Common Forms and Processing Stages
REE products come in various forms depending on processing stage:
- Ore concentrate: Mining output, typically 60-70% REE oxide equivalent. Sold to separators.
- REE oxide: Separated element in oxide form. Intermediate product between concentrate and metal.
- REE metal: Pure metallic form. Higher value, lower volume. Used in alloys and some magnets.
- Alloys: NdFeB magnets, SmCo magnets, and other pre-formed products for end-users.
Investors should track which companies operate at which stage. Miners sell concentrate. Separators produce oxides and metals. Magnet makers use alloys or refined metals.

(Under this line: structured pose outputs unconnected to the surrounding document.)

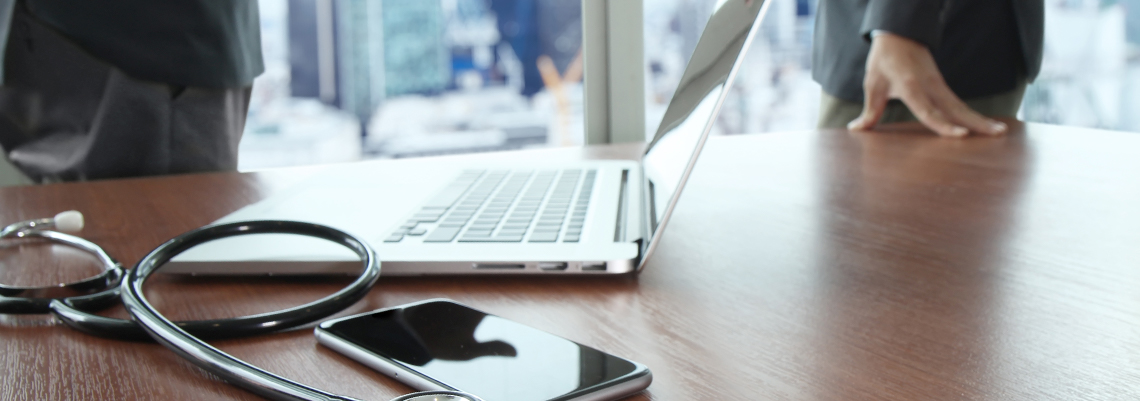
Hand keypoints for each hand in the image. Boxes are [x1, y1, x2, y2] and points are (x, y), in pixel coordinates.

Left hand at [847, 32, 1007, 136]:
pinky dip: (971, 114)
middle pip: (956, 109)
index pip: (929, 111)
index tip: (961, 136)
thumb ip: (870, 111)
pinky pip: (958, 102)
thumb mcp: (873, 85)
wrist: (899, 35)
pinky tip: (983, 124)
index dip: (944, 125)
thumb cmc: (884, 60)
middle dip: (976, 123)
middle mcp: (930, 86)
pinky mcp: (942, 85)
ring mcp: (939, 85)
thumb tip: (856, 130)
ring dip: (979, 119)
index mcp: (911, 87)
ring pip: (961, 106)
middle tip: (997, 135)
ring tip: (999, 132)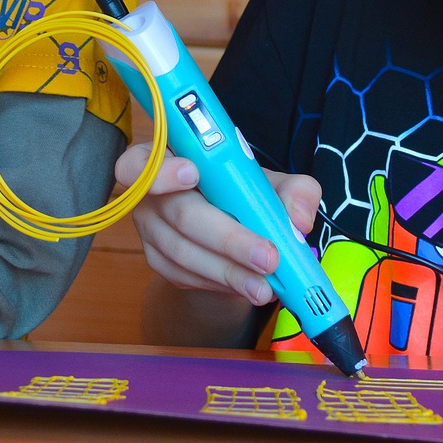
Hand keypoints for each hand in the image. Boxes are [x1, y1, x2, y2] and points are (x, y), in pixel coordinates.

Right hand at [114, 143, 321, 305]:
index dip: (163, 170)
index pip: (143, 161)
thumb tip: (298, 220)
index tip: (194, 174)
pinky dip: (220, 283)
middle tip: (268, 257)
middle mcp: (151, 193)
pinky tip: (247, 286)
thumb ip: (295, 190)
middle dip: (229, 238)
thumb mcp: (271, 183)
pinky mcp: (157, 261)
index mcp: (171, 155)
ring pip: (185, 254)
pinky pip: (186, 276)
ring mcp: (150, 230)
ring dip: (229, 272)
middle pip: (180, 215)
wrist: (225, 229)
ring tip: (266, 286)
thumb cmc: (242, 193)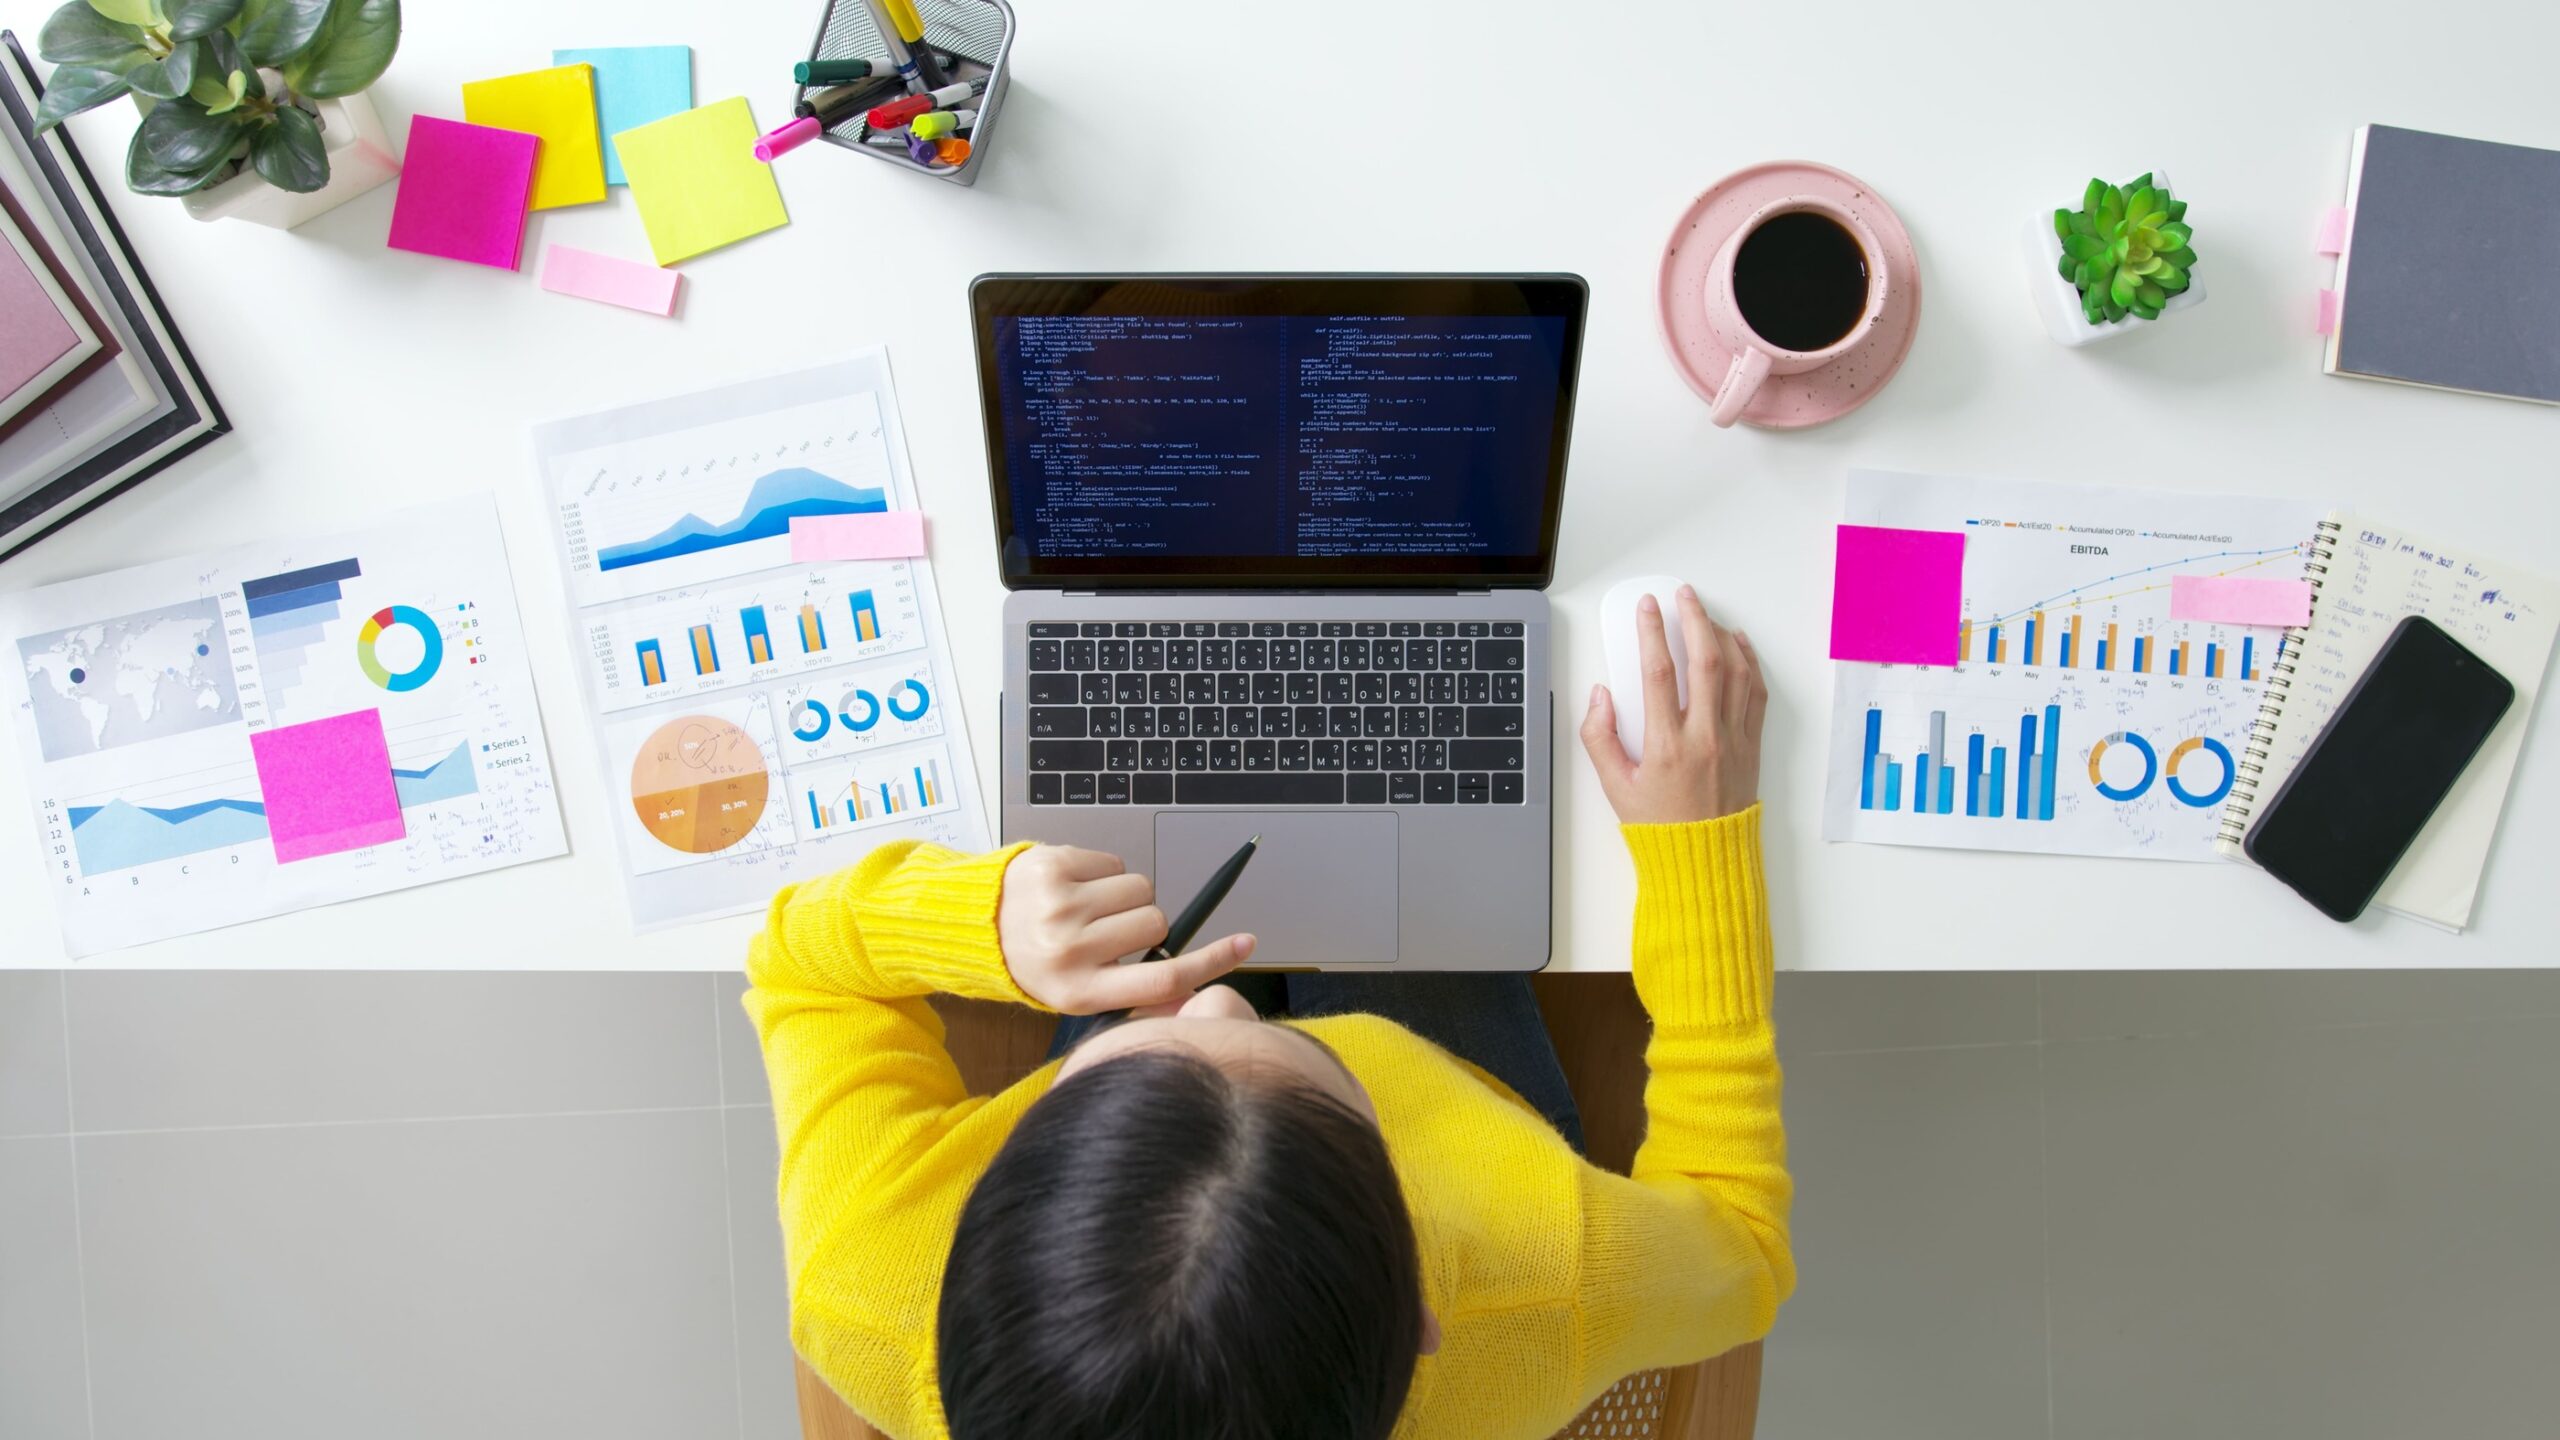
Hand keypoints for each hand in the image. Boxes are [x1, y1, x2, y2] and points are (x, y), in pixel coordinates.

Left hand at [996, 845, 1256, 1014]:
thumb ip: (1131, 989)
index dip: (1211, 962)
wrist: (976, 926)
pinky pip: (1114, 862)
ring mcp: (1059, 905)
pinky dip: (1104, 873)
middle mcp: (1070, 949)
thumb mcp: (1078, 993)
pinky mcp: (1053, 866)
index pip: (1163, 980)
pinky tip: (1074, 888)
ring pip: (1140, 888)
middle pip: (1155, 923)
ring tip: (1088, 908)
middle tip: (1108, 931)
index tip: (1244, 945)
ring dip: (1126, 896)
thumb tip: (1195, 980)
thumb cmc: (1036, 961)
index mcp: (1081, 991)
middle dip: (1144, 923)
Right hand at [1580, 585, 1766, 824]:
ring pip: (1736, 672)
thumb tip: (1600, 695)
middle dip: (1693, 619)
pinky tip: (1739, 644)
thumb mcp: (1614, 787)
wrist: (1704, 862)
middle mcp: (1704, 737)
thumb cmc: (1658, 826)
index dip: (1651, 632)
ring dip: (1722, 635)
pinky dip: (1750, 662)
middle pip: (1704, 661)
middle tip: (1683, 595)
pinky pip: (1757, 693)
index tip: (1647, 608)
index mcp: (1666, 746)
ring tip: (1707, 614)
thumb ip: (1599, 737)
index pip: (1658, 672)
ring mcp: (1733, 740)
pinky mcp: (1752, 746)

Investable Elements vs. Niche Elements
Not all 17 REEs warrant dedicated investing attention. Promethium is radioactive and produced in tiny quantities. Several HREEs (Ho, Er, Tm, Lu) have niche applications with limited market liquidity.
Focus your analysis on:
- Magnet REEs: Nd, Pr, Dy, Tb. Strongest demand growth and supply constraints.
- Major LREEs: La, Ce, Nd, Pr. Largest production volumes and market visibility.
- Supply-constrained HREEs: Dy, Tb, Eu. Tightest supplies and highest volatility.
- Sc and Y: Independent supply chains worth tracking separately.
Key Takeaways
- 17 elements comprise the rare earth group. They are not actually rare in abundance.
- Scarcity is driven by mining concentration, processing bottlenecks, and geopolitical leverage.
- Magnet REEs (Nd, Pr, Dy, Tb) dominate investor attention due to EV and wind demand.
- Classification into LREE and HREE reflects both geology and economics.
- Understanding element-specific supply chains and end-markets is critical for investment thesis.